I like this idea better than the space elevator although if we can do one than the other might be a logical next step. Bit ify.

Maybe we should work first on experimental airship communities that somehow can keep themselves elevated for long periods using constant supplies of fuel and whatever holds them up.
 
Perhaps one for science fiction at present - though possibly more plausible in other circumstances, such as around gas giants?

Floating cities in the upper cloud deck of gas giants are feasible. A spheroidal city shell would be stable, although you could make it more stable by going with a prolate spheroid shape. And as eggs have shown us, the shape can take a lot of compression without cracking. I think the cities would float at about the 1.5 bars level.
And the gravity, on Saturn for instance, would be about 1G. To see what that would look like, see here:

 
Nope. Not for me. I couldn't even go up Blackpool Tower last summer, waited on the good solid ground for my family most of an afternoon.
Double cheeseburgers help to pass the time
 
To be deep enough in atmosphere for residents to breath, while maintaining centre of gravity at geostationary (both seeming convenient off hand, although the geostationary less important - who cares if it zips through the air creating a continuous sonic boom?) the distance from centre of mass to nearest Earth approach would be thirty kilometres - for perhaps three or four layers of residence. And even then, atmospheric pressure is about Everest peak - need canned oxygen on hand. If you're going to build that far (with so much space that could be pressurised, I suppose) why not do the extra few kilometres and make it an orbital tower?
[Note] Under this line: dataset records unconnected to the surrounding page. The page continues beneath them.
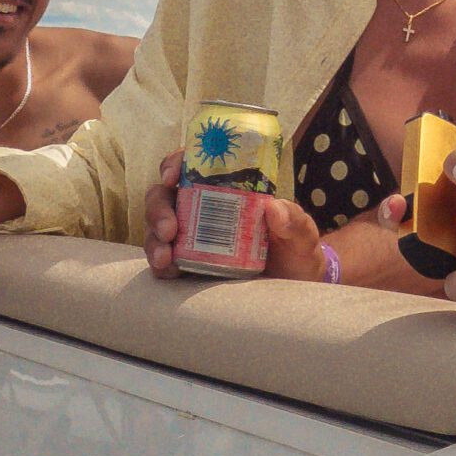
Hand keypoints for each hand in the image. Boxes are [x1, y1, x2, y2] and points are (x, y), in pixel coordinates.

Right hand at [145, 152, 407, 283]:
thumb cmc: (297, 253)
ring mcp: (192, 238)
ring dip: (154, 239)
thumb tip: (274, 208)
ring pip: (157, 228)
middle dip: (159, 208)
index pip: (193, 166)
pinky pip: (163, 260)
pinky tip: (166, 271)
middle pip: (165, 196)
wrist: (295, 290)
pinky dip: (159, 264)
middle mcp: (202, 209)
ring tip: (165, 258)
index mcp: (227, 190)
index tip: (172, 176)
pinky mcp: (188, 266)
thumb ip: (294, 222)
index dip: (174, 164)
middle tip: (169, 229)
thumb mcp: (302, 236)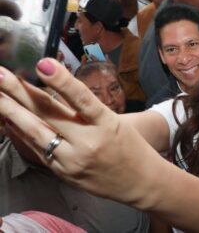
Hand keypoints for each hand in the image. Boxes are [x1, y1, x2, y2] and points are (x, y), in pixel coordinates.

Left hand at [0, 59, 152, 202]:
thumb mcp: (115, 122)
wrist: (140, 181)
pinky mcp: (64, 174)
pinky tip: (8, 121)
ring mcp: (73, 161)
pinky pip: (38, 151)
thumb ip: (84, 109)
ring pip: (36, 133)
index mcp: (107, 124)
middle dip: (20, 93)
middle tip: (0, 75)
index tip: (43, 63)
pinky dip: (22, 134)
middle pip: (49, 114)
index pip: (82, 99)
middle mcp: (89, 143)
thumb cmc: (130, 146)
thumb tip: (54, 89)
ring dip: (12, 113)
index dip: (62, 80)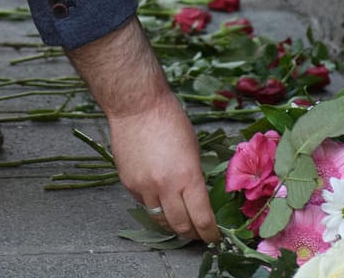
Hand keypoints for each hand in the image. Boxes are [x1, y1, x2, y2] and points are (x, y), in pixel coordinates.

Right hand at [108, 95, 220, 242]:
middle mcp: (165, 187)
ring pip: (160, 220)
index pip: (202, 218)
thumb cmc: (170, 120)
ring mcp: (144, 187)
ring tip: (180, 221)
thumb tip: (199, 199)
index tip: (214, 237)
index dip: (210, 234)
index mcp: (187, 176)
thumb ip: (195, 177)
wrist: (136, 106)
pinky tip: (160, 196)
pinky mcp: (128, 184)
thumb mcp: (193, 149)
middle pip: (180, 226)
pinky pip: (144, 204)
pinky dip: (155, 206)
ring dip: (172, 224)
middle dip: (192, 234)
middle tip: (198, 233)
Tensile strengths of the materials involved would be equivalent, and at least, we'd know its postal address, and it wouldn't be wandering over the equatorial region of the planet.

Or put it in a lower orbit, with several towers, and rotate it round its asteroid, so just the bits of the 'arms' dipping into the atmosphere are traveling at the same speed as the air. Hooks on the ends collect airships and drag them up into orbit. Obviously the arms need pressurising and there's no parachute jumping, and you might not even be on an equatorial orbit, so what country you are over at any given time is - variable. Very variable.
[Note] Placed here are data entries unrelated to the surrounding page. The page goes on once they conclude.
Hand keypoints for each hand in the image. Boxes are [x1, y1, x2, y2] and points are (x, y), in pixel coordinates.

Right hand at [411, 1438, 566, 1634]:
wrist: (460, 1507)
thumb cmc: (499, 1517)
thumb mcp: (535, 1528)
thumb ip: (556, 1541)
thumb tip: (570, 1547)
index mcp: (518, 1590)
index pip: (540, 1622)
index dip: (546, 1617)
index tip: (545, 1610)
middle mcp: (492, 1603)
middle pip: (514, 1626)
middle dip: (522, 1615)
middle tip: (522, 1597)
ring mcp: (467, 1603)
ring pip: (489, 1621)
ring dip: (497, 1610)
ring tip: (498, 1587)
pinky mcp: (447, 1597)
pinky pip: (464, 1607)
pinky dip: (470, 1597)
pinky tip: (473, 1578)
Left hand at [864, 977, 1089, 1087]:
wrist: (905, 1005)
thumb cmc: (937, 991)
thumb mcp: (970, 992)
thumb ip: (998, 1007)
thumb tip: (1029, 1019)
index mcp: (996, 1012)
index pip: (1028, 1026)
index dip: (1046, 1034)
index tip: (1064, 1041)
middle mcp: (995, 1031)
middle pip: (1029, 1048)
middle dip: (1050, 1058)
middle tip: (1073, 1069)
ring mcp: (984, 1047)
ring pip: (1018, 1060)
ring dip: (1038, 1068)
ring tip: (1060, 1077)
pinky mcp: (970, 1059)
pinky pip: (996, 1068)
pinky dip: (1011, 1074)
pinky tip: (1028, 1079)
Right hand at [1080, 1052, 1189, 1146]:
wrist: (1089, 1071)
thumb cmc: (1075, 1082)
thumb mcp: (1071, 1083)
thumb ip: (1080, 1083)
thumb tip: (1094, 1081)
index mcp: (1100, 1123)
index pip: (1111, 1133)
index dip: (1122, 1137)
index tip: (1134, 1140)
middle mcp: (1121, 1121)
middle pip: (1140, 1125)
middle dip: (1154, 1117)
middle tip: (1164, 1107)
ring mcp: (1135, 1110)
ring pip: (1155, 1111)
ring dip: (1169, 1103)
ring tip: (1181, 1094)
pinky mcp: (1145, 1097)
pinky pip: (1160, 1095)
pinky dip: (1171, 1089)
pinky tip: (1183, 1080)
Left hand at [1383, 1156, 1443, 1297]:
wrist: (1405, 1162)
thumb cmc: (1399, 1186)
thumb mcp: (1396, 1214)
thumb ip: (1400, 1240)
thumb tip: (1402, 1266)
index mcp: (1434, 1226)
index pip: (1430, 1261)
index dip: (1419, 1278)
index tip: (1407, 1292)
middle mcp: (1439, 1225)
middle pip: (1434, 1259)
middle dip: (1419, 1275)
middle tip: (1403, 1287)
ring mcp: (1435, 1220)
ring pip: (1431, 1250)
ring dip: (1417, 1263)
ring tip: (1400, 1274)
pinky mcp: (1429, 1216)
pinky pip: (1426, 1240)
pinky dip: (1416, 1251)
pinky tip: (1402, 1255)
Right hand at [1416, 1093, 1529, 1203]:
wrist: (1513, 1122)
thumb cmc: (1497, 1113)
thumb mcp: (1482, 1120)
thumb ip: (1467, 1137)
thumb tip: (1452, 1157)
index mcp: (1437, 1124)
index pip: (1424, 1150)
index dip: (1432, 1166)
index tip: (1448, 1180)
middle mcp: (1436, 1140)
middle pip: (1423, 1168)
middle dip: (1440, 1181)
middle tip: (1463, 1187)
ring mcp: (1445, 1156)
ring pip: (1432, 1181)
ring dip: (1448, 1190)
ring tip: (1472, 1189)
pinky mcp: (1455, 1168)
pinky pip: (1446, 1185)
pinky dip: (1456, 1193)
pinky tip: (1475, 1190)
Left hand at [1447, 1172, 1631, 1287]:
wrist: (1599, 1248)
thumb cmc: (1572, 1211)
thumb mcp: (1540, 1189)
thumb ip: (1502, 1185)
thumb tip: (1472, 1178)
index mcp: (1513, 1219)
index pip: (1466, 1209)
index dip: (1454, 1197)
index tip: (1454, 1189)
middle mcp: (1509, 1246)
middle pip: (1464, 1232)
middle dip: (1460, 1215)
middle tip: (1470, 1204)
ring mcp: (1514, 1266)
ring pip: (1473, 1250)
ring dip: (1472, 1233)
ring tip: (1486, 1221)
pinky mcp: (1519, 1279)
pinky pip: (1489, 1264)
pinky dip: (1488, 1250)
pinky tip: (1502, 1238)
But there is no time scale on this. Collecting a planetoid, putting it into Earth orbit and then stabilising the orbit will take many years, probably decades, and construction of the tower can't start until a fair percentage of that stabilisation is done - moving in will probably need to wait a century. You don't want to rush things if a minor miscalculation can drop a dinosaur killer somewhere on Earth, with more special effects than a disaster movie (and no retakes). I wouldn't like to be the insurance company guaranteeing payment for the damage it could do (assuming there are any survivors to claim their payments).
 
The trick is to insure that there are no survivors. I'd keep a few extra chunks of rock in orbit just as a fails-safe for that eventuality.
The lack of oxygen would be a trick and the length required to be low enough to parachute might make the entire support structure a bit stressed.
 
Maybe it could be combined with a space elevator? Anchored at the equator, it would help with positioning, while not interfering with the actual orbit. The elevator 'columb' wouldnt need the tensile strength associated with traditionaly planned SE's as the object orbiting is just a tether rather than having outward pull. The building could be built as a cylinder around the elevator cable. Makes supply and travel easier.
 
I would love to live there if they'd let me, I would even go and fetch the asteroid for them. At least in my mind. In reality I may very well not bother.
 
Well, when I say my belt...

I guess it belongs to everybody for the moment.
 
I would have thought another disadvantage to the concept is that the space-scraper would have to avoid any particularly high ground or structures. Any small change in course and your building might hit a mountain range!
 
I'm averse to urban life anyhow. I've lived in cities all but two of the years since graduating from college, but I like having a hard. But ideally, I'd like to live somewhere I can't see or hear my neighbors. With the space-scraper idea, you have the added disadvantage of being not even able to go outside. On the other hand, I've fantasized about the living in the bubble in Saturn's atmopshere idea ever since I read it might be possible, but in that scenario I'm obscenely rich and have a bubble or even suite of bubbles pretty much to myself.